Leaving out the images, please reproduce each line below exactly.

Material shown:
======

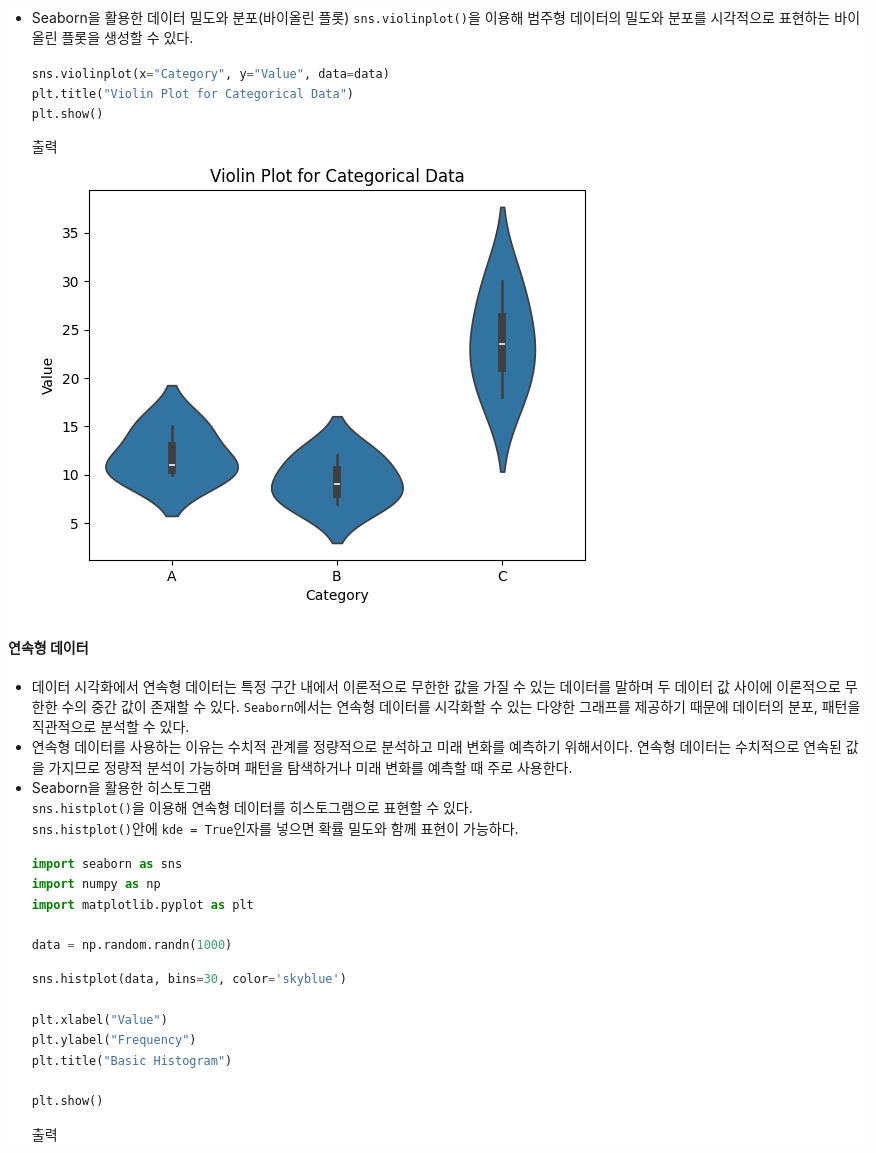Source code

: - Seaborn을 활용한 데이터 밀도와 분포(바이올린 플롯)
  `sns.violinplot()`을 이용해 범주형 데이터의 밀도와 분포를 시각적으로 표현하는 바이올린 플롯을 생성할 수 있다.
  ```python
  sns.violinplot(x="Category", y="Value", data=data)
  plt.title("Violin Plot for Categorical Data")
  plt.show()
  ```
  출력<br/>
  ![alt text](/assets/images/snsviolin.png)

#### 연속형 데이터
- 데이터 시각화에서 연속형 데이터는 특정 구간 내에서 이론적으로 무한한 값을 가질 수 있는 데이터를 말하며 두 데이터 값 사이에 이론적으로 무한한 수의 중간 값이 존재할 수 있다. `Seaborn`에서는 연속형 데이터를 시각화할 수 있는 다양한 그래프를 제공하기 때문에 데이터의 분포, 패턴을 직관적으로 분석할 수 있다.
- 연속형 데이터를 사용하는 이유는 수치적 관계를 정량적으로 분석하고 미래 변화를 예측하기 위해서이다. 연속형 데이터는 수치적으로 연속된 값을 가지므로 정량적 분석이 가능하며 패턴을 탐색하거나 미래 변화를 예측할 때 주로 사용한다.
- Seaborn을 활용한 히스토그램<br/>
  `sns.histplot()`을 이용해 연속형 데이터를 히스토그램으로 표현할 수 있다.<br/>
  `sns.histplot()`안에 `kde = True`인자를 넣으면 확률 밀도와 함께 표현이 가능하다.
    ```python
  import seaborn as sns
  import numpy as np
  import matplotlib.pyplot as plt

  data = np.random.randn(1000)
  ```
  ```python
  sns.histplot(data, bins=30, color='skyblue')

  plt.xlabel("Value")
  plt.ylabel("Frequency")
  plt.title("Basic Histogram")

  plt.show()
  ```
  출력<br/>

======

The completed task:
Source code

: - Seaborn을 활용한 데이터 밀도와 분포(바이올린 플롯)
  `sns.violinplot()`을 이용해 범주형 데이터의 밀도와 분포를 시각적으로 표현하는 바이올린 플롯을 생성할 수 있다.
  ```python
  sns.violinplot(x="Category", y="Value", data=data)
  plt.title("Violin Plot for Categorical Data")
  plt.show()
  ```
  출력<br/>
  ![alt text](/assets/images/snsviolin.png)

#### 연속형 데이터
- 데이터 시각화에서 연속형 데이터는 특정 구간 내에서 이론적으로 무한한 값을 가질 수 있는 데이터를 말하며 두 데이터 값 사이에 이론적으로 무한한 수의 중간 값이 존재할 수 있다. `Seaborn`에서는 연속형 데이터를 시각화할 수 있는 다양한 그래프를 제공하기 때문에 데이터의 분포, 패턴을 직관적으로 분석할 수 있다.
- 연속형 데이터를 사용하는 이유는 수치적 관계를 정량적으로 분석하고 미래 변화를 예측하기 위해서이다. 연속형 데이터는 수치적으로 연속된 값을 가지므로 정량적 분석이 가능하며 패턴을 탐색하거나 미래 변화를 예측할 때 주로 사용한다.
- Seaborn을 활용한 히스토그램<br/>
  `sns.histplot()`을 이용해 연속형 데이터를 히스토그램으로 표현할 수 있다.<br/>
  `sns.histplot()`안에 `kde = True`인자를 넣으면 확률 밀도와 함께 표현이 가능하다.
    ```python
  import seaborn as sns
  import numpy as np
  import matplotlib.pyplot as plt

  data = np.random.randn(1000)
  ```
  ```python
  sns.histplot(data, bins=30, color='skyblue')

  plt.xlabel("Value")
  plt.ylabel("Frequency")
  plt.title("Basic Histogram")

  plt.show()
  ```
  출력<br/>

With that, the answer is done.